MEDIOMUNDO: El trazo invisible

Es una delgada línea de color inexacto, tal vez rojizo. También un leve gesto. Un truco mínimo de mago de otro mundo. O, incluso, el jugueteo brutal del viento contra los techos de las casas de madera y hojalata. Una polaroid que hoy está y mañana quién sabe.

Aun en los peores momentos, en los más miserables, en las más tediosas partituras de lo cotidiano, un fragmento de la vida, como un diamante, se hace cuerpo y te revela que existes, que vives y respiras para cosas mejores que perder el tiempo o mirar pasar los minutos.
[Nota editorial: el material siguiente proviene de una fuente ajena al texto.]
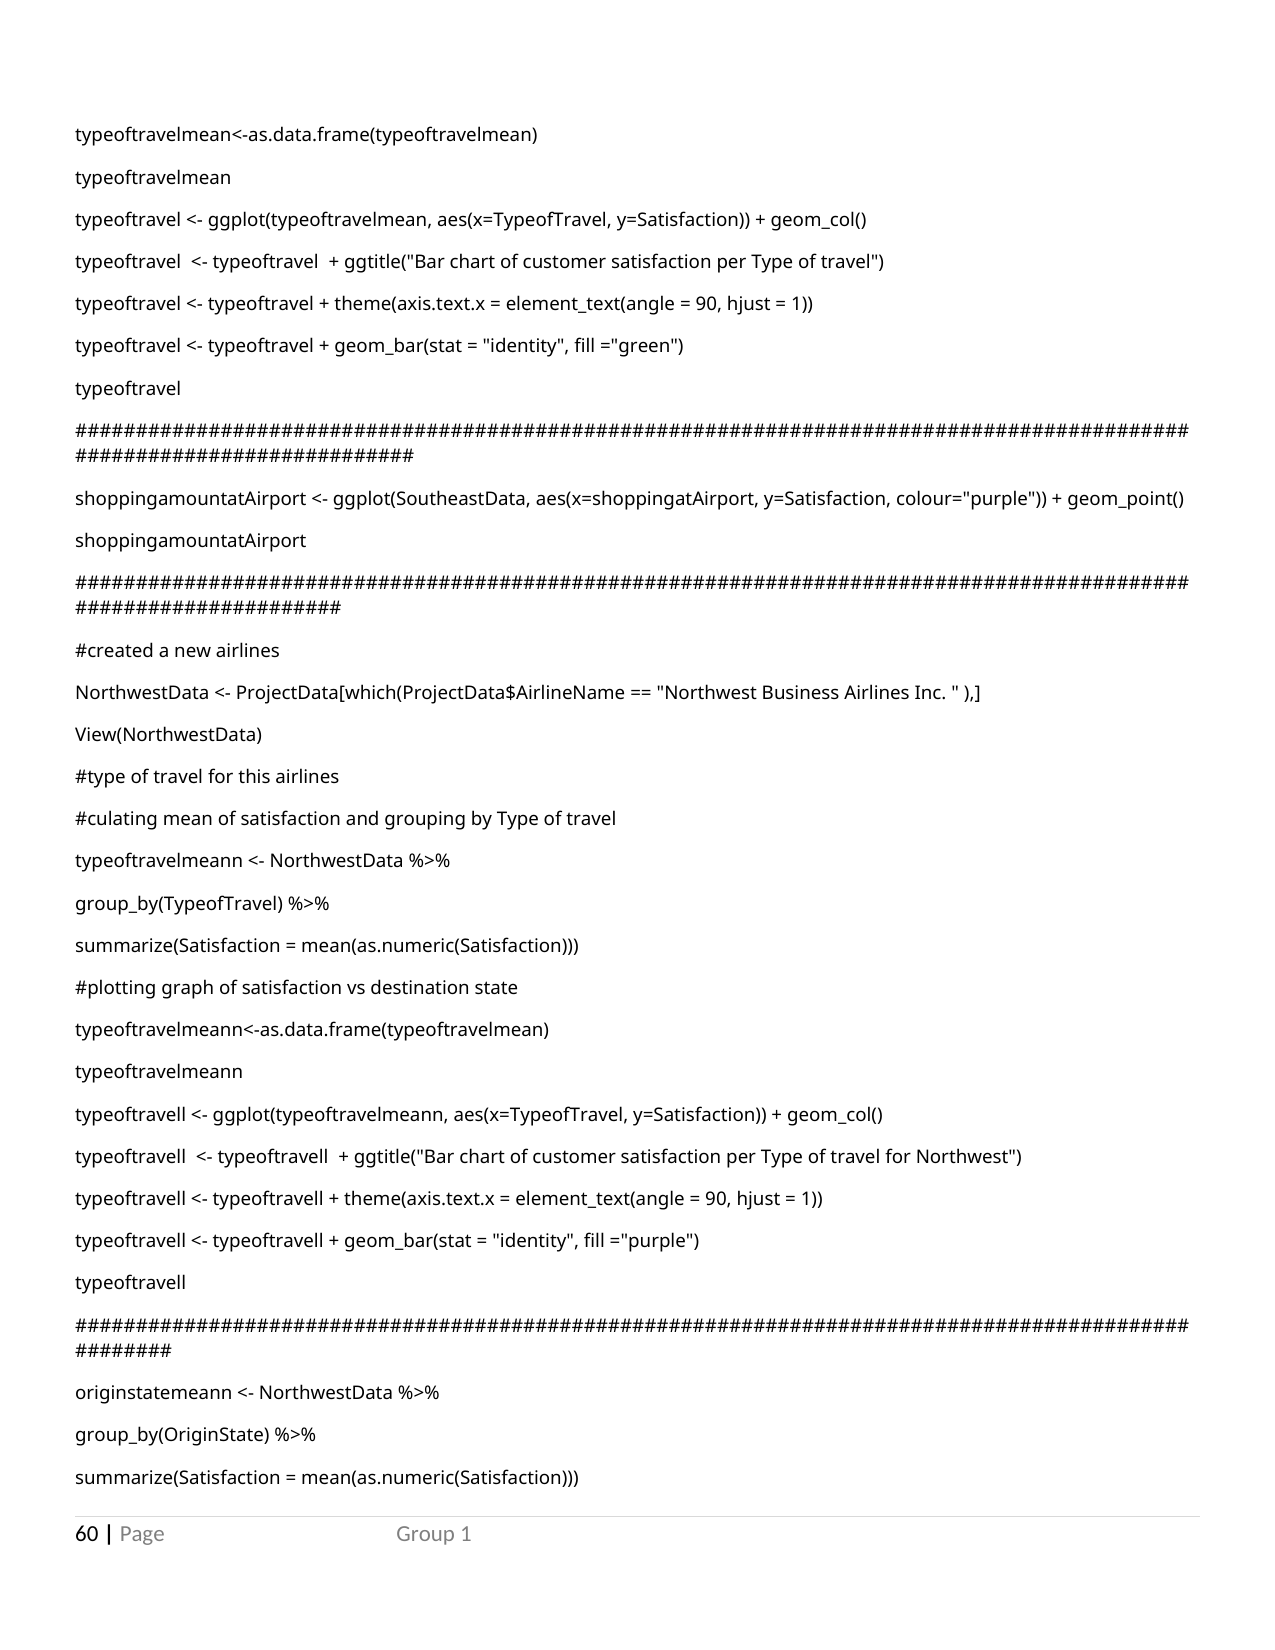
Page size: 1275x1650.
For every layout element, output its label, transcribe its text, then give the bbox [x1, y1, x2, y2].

text #type of travel for this airlines [75, 763, 1200, 789]
text typeoftravelmean [75, 164, 1200, 189]
text ######################################################################################################################## [75, 417, 1200, 468]
text typeoftravel <- typeoftravel + theme(axis.text.x = element_text(angle = 90, hjust = 1)) [75, 291, 1200, 316]
text typeoftravell [75, 1270, 1200, 1295]
text shoppingamountatAirport <- ggplot(SoutheastData, aes(x=shoppingatAirport, y=Satisfaction, colour="purple")) + geom_point() [75, 485, 1200, 510]
text #created a new airlines [75, 637, 1200, 662]
text group_by(TypeofTravel) %>% [75, 890, 1200, 916]
text typeoftravel <- typeoftravel + geom_bar(stat = "identity", fill ="green") [75, 333, 1200, 358]
text typeoftravell <- typeoftravell + ggtitle("Bar chart of customer satisfaction per Type of travel for Northwest") [75, 1143, 1200, 1169]
text typeoftravel <- ggplot(typeoftravelmean, aes(x=TypeofTravel, y=Satisfaction)) + geom_col() [75, 206, 1200, 232]
text shoppingamountatAirport [75, 527, 1200, 552]
text typeoftravelmeann <- NorthwestData %>% [75, 848, 1200, 873]
text typeoftravelmeann<-as.data.frame(typeoftravelmean) [75, 1017, 1200, 1042]
text typeoftravelmeann [75, 1059, 1200, 1084]
text typeoftravel [75, 375, 1200, 400]
text typeoftravel <- typeoftravel + ggtitle("Bar chart of customer satisfaction per Type of travel") [75, 248, 1200, 274]
text #################################################################################################### [75, 1312, 1200, 1363]
text typeoftravell <- ggplot(typeoftravelmeann, aes(x=TypeofTravel, y=Satisfaction)) + geom_col() [75, 1101, 1200, 1126]
text summarize(Satisfaction = mean(as.numeric(Satisfaction))) [75, 1464, 1200, 1489]
text ################################################################################################################## [75, 569, 1200, 620]
text NorthwestData <- ProjectData[which(ProjectData$AirlineName == "Northwest Business Airlines Inc. " ),] [75, 679, 1200, 704]
text View(NorthwestData) [75, 721, 1200, 747]
text typeoftravell <- typeoftravell + geom_bar(stat = "identity", fill ="purple") [75, 1227, 1200, 1253]
text typeoftravelmean<-as.data.frame(typeoftravelmean) [75, 122, 1200, 147]
text typeoftravell <- typeoftravell + theme(axis.text.x = element_text(angle = 90, hjust = 1)) [75, 1185, 1200, 1211]
text originstatemeann <- NorthwestData %>% [75, 1379, 1200, 1405]
text summarize(Satisfaction = mean(as.numeric(Satisfaction))) [75, 932, 1200, 958]
text group_by(OriginState) %>% [75, 1422, 1200, 1447]
text #plotting graph of satisfaction vs destination state [75, 974, 1200, 1000]
text #culating mean of satisfaction and grouping by Type of travel [75, 806, 1200, 831]
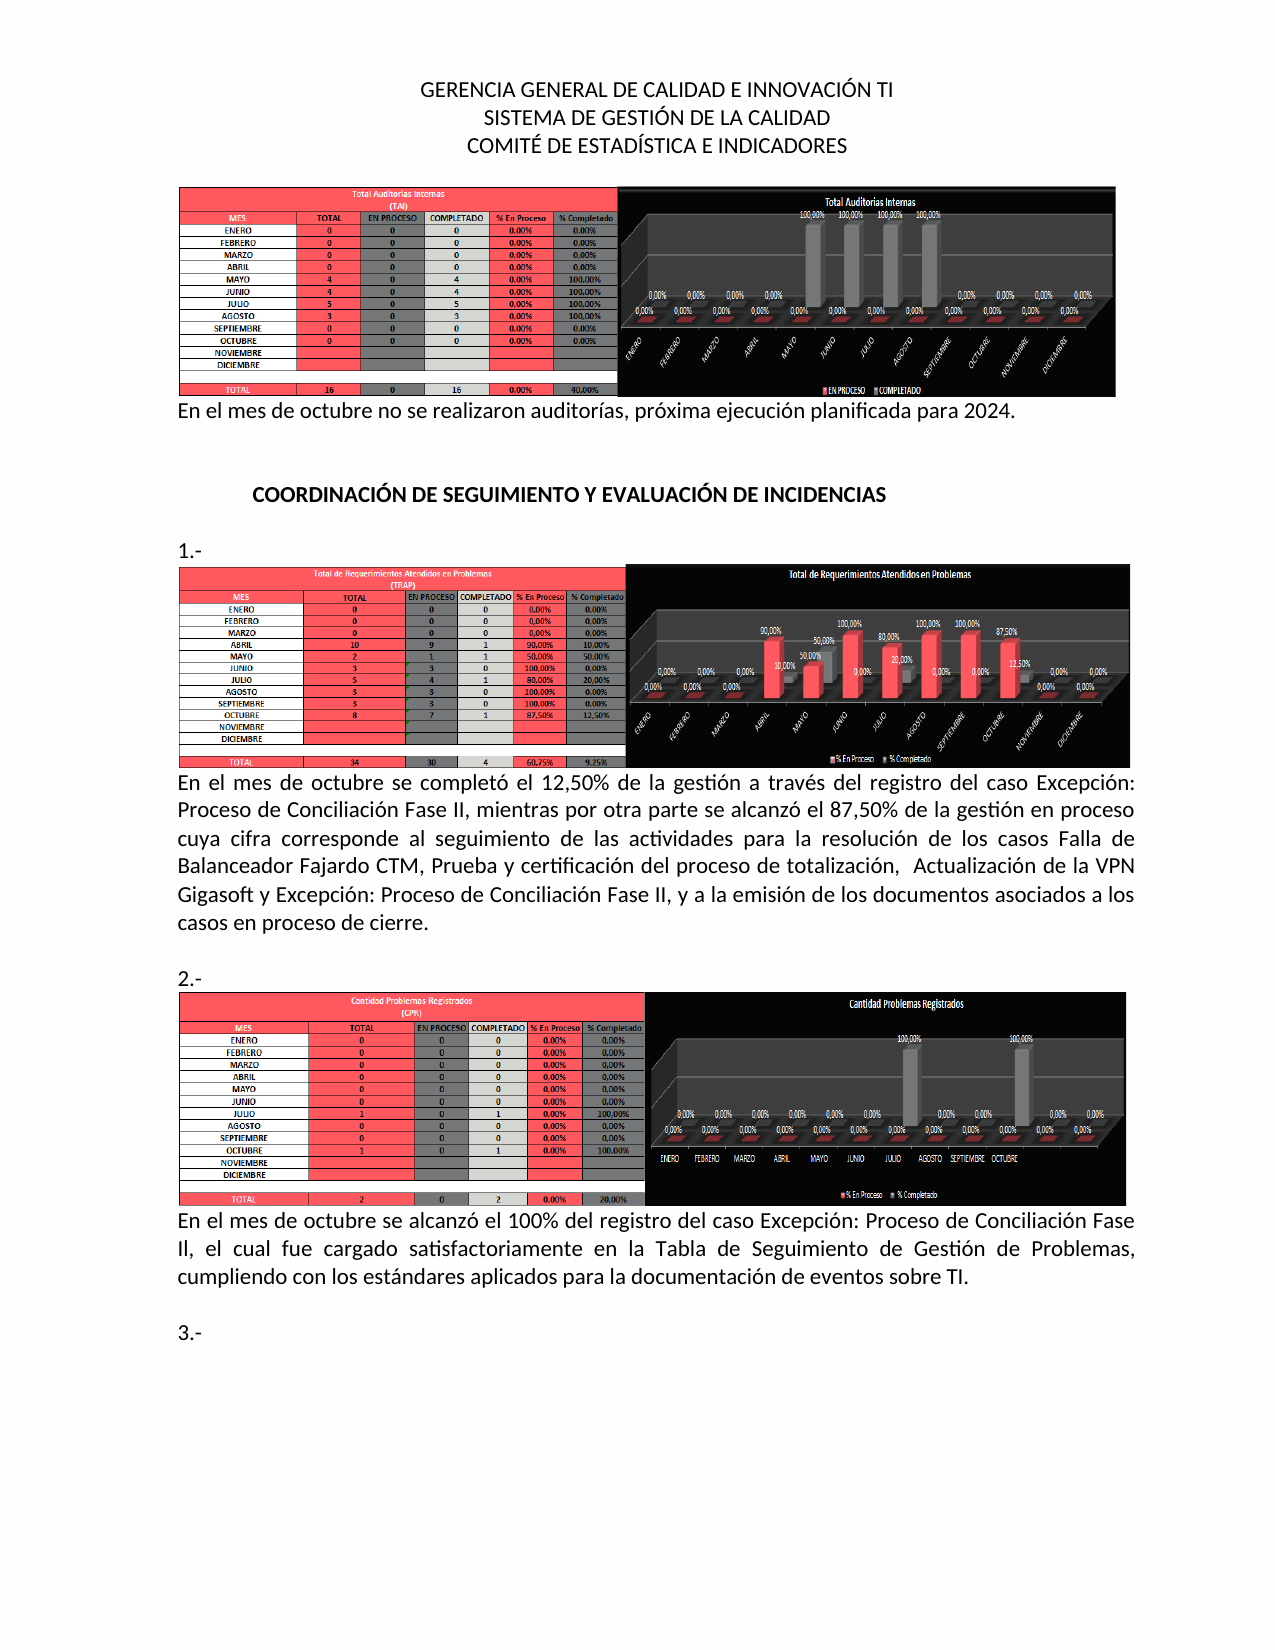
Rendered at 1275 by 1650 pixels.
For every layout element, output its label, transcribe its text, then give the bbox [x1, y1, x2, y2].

text COORDINACIÓN DE SEGUIMIENTO Y EVALUACIÓN DE INCIDENCIAS [177, 480, 1137, 508]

Se trata de un rayo. Una estrella fugaz. Apenas si logras percibirla pero una vez que está allí, frente a tus ojos, entiendes. Por fin entiendes. Te pones alegre sin motivo. Sientes que hay esperanza en el agobio y redención en la tristeza infinita.

Te asumes parte del todo.

No estoy seguro de si la energía vital, esto que parece que nos pertenece y sin embargo se diluye entre nuestros dedos, se define por tales instancias o por la actitud bien humana de no bajar los brazos y constituirnos armados de una especie de dignidad cuanto el día pinta gris.

La verdad sea dicha: somos David frente a Goliat. Lo cual en lugar de deprimirnos debería impulsarnos hacia la aventura.

Da igual, tantas cosas dan lo mismo. Siempre y cuando los fragmentos mágicos que temperan la existencia no dejen de aparecer.

Lo diré en otros términos. Y creo que hablaré de fantasmas o cuentos de aparecidos que en algún punto se relacionan con esto: El devenir como un dios nos regala un beso en el temporal. Una caricia después de tantas cachetadas. Una flor blanca que puedas teñir con tu propia sangre antes de morir. Un banquete luego de que haz soportado la austeridad. Un orgasmo entre ruinas. Una poesía para comprender el sinsentido de la guerra.

No puedo expresarlo con mayor precisión pero recuerdo a un amigo, Eduardo, que pensaba en el regreso a su hogar, en su mujer y en su hija, cuando ya cumplía las 18 horas de trabajar sin descanso. También sé de Luis, que desnuda la apatía de la madruga con una caminata de 5 kilómetros que lo prolonga hacia la inmortalidad. Puedo mencionar la historia de una amiga que arrienda su casa en Las Grutas y planifica el otoño y el invierno cuando todos se han marchado. La de Alvaro, que va a comprar una camioneta en pocas horas para recorrer el sur del mundo. La mía, que esta noche me encontrará cocinando un estofado de conejo con vino blanco y champiñones. Es el trazo de un pincel invisible el que nos otorga la fantástica posibilidad de sonreír. En la fragilidad de esta sensación radica la verdadera espiritualidad de lo mundano.